Mutteki'nin görevden alınmasının 5P+1 ülkeleriyle yapılacak müzakereleri zorlaştıracağı yönündeki yorumlarla ilgili olarak da Ahmedinejad, ''İran'ın dış politikası sabittir. İnsanların değişmesiyle siyasetimizde bir değişiklik olmaz. Sayın Salihi tanınmış bir kişiliktir, tecrübe sahibi bir diplomattır'' dedi.
Filistin ile ilgili bir soru üzerine Ahmedinejad, bu sorunun ''çözmeye çalışan bazı tarafların, adalete ve halkların hukukuna ilgileri bulunmaması'' nedeniyle 60 yıldır çözülemediğini söyledi.
Ahmedinejad, ''Filistin milletinin yasal hakları resmiyet bulmazsa, adalet sorunların çözümünde temel oluşturmazsa, tüm projeler yenilgiye uğrayacaktır. Filistin halkının bağımsızlığının resmi olduğunu her zaman söylemişizdir. Filistin halkının özgür bir seçimle kendi geleceğini oluşturmasını istedik.

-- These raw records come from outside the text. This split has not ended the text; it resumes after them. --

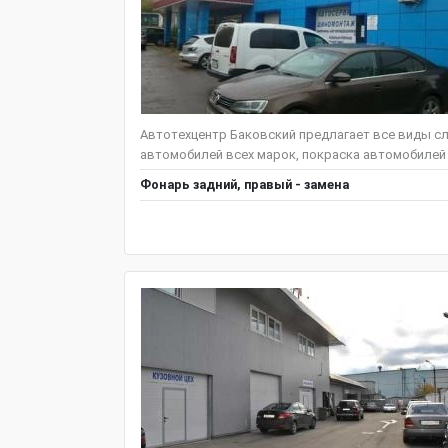
Автотехцентр Баковский предлагает все виды сл
автомобилей всех марок, покраска автомобилей и
Фонарь задний, правый - замена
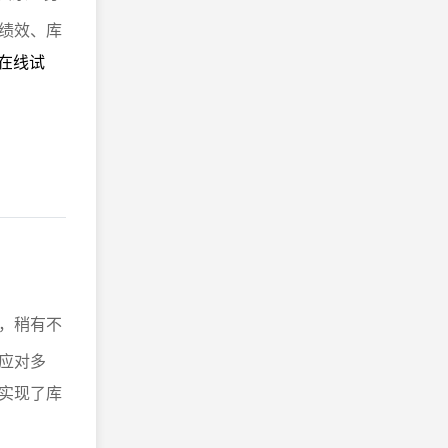
绩效、库
费在线试
，稍有不
应对多
实现了库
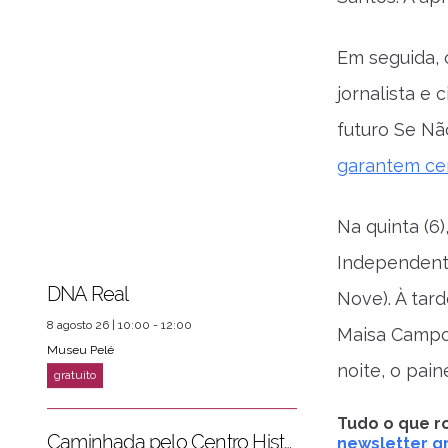
Em seguida, 
jornalista e 
futuro Se Nã
garantem cer
Na quinta (6)
Independente
ver mais
PRÓXIMOS EVENTOS
DNA Real
Nove). À tar
8 agosto 26 | 10:00 - 12:00
Maisa Campo
Museu Pelé
noite, o pai
Tudo o que ro
Caminhada pelo Centro Histórico
newsletter gr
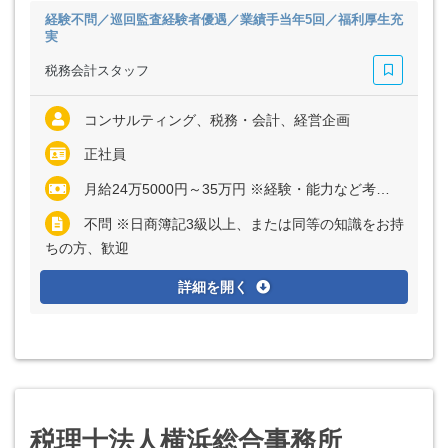
経験不問／巡回監査経験者優遇／業績手当年5回／福利厚生充
実
税務会計スタッフ
コンサルティング、税務・会計、経営企画
正社員
月給24万5000円～35万円 ※経験・能力など考慮の上、決定いたします ※上記に固定残業代（月20時間分＝3万5000円～5万円）を含む ※超過分は別途全額支給
不問 ※日商簿記3級以上、または同等の知識をお持
ちの方、歓迎
詳細を開く
税理士法人横浜総合事務所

Bunlar bir milletin temel haklarındandır ancak onlar bu yasal hakları kabul etmek yerine sadece siyonistlerin çıkarlarını kurtaran yollara başvurmak istiyordur'' şeklinde konuştu.
TOPLANTIDAN NOTLAR
Toplantıda Ahmedinejad'ın oturduğu masanın iki ucunda, İran'ın dini liderleri Ayetullah Humeyni ile Ayetullah Ali Hamaney'in fotoğrafları yer aldı.
Toplantıyı izleyecek çok sayıdaki yerli ve yabancı basın mensubu, üstleri ve çantaları aranarak salona alınırken, toplantı salonunda da köpekler aracılığıyla arama yapıldı.
Ahmedinejad, toplantının sonunda zafer işareti yaptı.